Ресторан был полон мутных зеркал, сильного запаха подвальной сырости и очень старых хлебных крошек. Официант с сизыми впалыми щеками доверия не внушал, украдкой пытаясь заглянуть в decolletage[77] Весты. Эндерби недоумевал, почему итальянскую кухню окружает такой ореол славы. В конечном счете она сводится к немногочисленным алломорфным формам пасты и нескольким соусам; единственное мясо в Италии — телятина. Тем не менее Эндерби прочел «говяжий бифстек» и заказал со слабой надеждой. Изголодавшаяся Веста уминала минестроне, тарелку равиоли, какое-то месиво из спагетти, макала листья артишоков в масляный уксус. Эндерби начал разогреваться после пол-литра фраскати, когда прибыл мнимый бифштекс. Белый, тоненький, на холодной тарелке.
— Questo é vitello[78], — сказал официанту Эндерби, который до жизни с Вестой довольствовался жуткой похлебкой и зачерпывал ложкой из банки с джемом, теперь же смотрел на бифштекс с неумолимым гневом гастронома.
— Si, é vitello, signore[79].
— Я бифштекс заказывал, — вскричал разъяренный Эндерби, неотесанный англичанин за границей, — а не какую-нибудь недоделанную телятину. Да и телятина пережарена, — добавил он с поэтической заботливостью о точности выражений. — Пусть придет управляющий.
— Ну-ка, Харри, — одернула его Веста. — Хватит нам на один день скандалов, правда? Видите, на вас люди смотрят. — Вокруг с выпученными глазами рубали едоки-римляне, самозабвенно болтая друг с другом. Эндерби они игнорировали; видели таких типов раньше. Пришел управляющий, маленький, жирный, с шустрыми черными глазами, тяжело дышавший от подавленного негодованья на Эндерби.
— Я, — сказал Эндерби, — заказал говяжий бифштекс. А это телятина.
— Это одно и то же, — сказал управляющий. — Теленок — корова. И говяжий бифштекс из коровы. Значит, говядина — это телятина.
— Вы, — сказал Эндерби, разъяренный силлогизмом, — пытаетесь меня учить, что бифштекс, а что нет? Пытаетесь научить меня правильным выражениям на моем собственном языке, черт возьми?
— Харри, что за выражения, что за выражения, — неуместно заметила Веста.
— Да, на моем собственном языке, черт возьми! — вскричал Эндерби. — Он думает, будто владеет им лучше меня. И вы собираетесь за него заступаться?
— Все правильно, — заявил управляющий. — Не ешьте, но все равно платите. Заказали — платите.
Эндерби встал и сказал:
— О нет. О, в высшей степени определенно нет, будь я проклят. — Глянул сверху вниз на Весту, перед которой стоял замороженный забальоне. — Я не стану платить, — сказал он, — за то, чего не заказывал, а если я чего не заказывал, так вот этой мертво-бледной апологии. Пойду поем в другом месте.

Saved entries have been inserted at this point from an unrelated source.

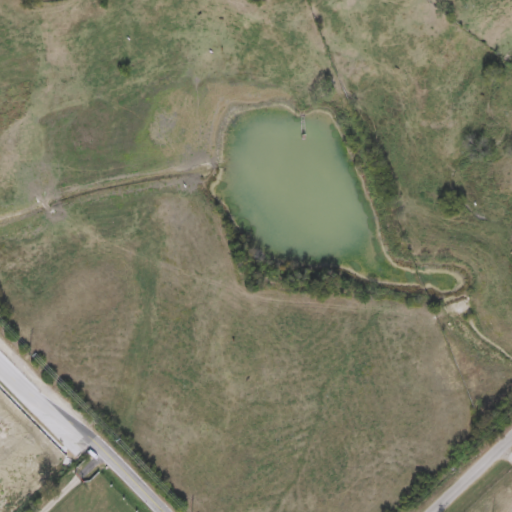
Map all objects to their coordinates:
road: (78, 431)
road: (505, 454)
road: (472, 473)
road: (69, 482)
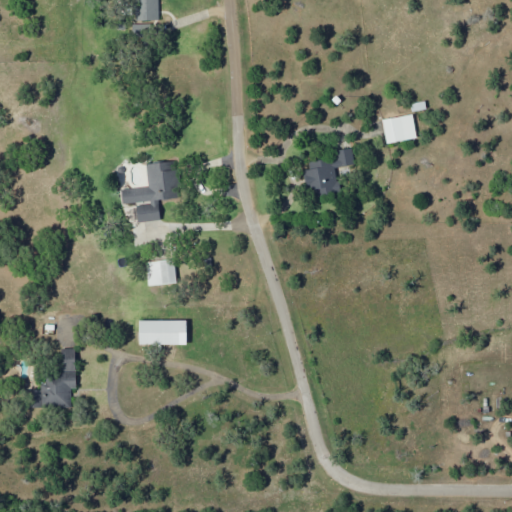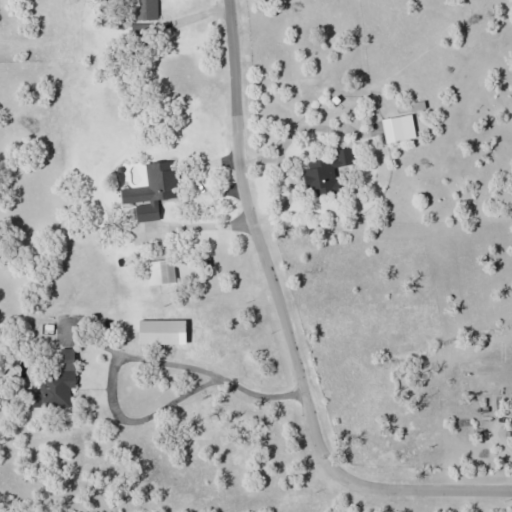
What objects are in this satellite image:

— Харри, — приказала она, — сядьте. Ешьте, что дают. — И капризно поковыряла ложечкой в стакане с забальоне. — Не устраивайте такого шума из ничего.
— Не люблю бросать деньги на ветер, — заявил Эндерби, — и не люблю сносить оскорбления от иностранцев.

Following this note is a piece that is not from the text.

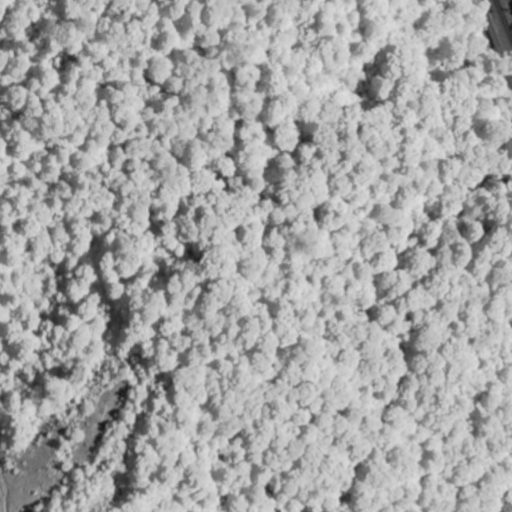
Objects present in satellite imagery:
railway: (504, 18)
railway: (496, 39)
road: (1, 491)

— Это вы иностранец, — заметила Веста. — Сядьте
Эндерби раздражительно сел. Управляющий ухмыльнулся с триумфом иностранца, собрался уйти, разрешив глупый спор; в любом случае мясо было телятиной, нечего спорить. Эндерби, видя ухмылку, вновь встал, сильней разозлился.

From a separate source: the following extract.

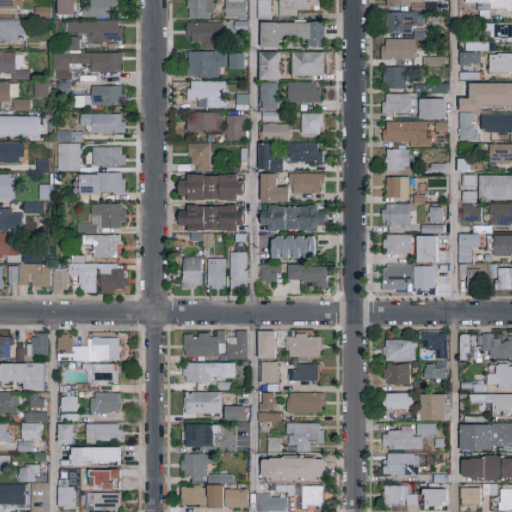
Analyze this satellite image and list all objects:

— Не сяду, черт возьми, — сказал он, — и он знает, что может сделать вот с этой вот дрянью. Если вы остаетесь, я — нет.
В глазах Весты одно выражение быстро сменялось другим, вроде переставляемых кондуктором табличек с автобусным номером.
— Ладно, милый, — сказала она. — Дайте денег за обед расплатиться. Встретимся через пятнадцать минут в открытом кафе.
— Где?
— На пьяцца ди как-ее-там, — сказала она, ткнув пальцем.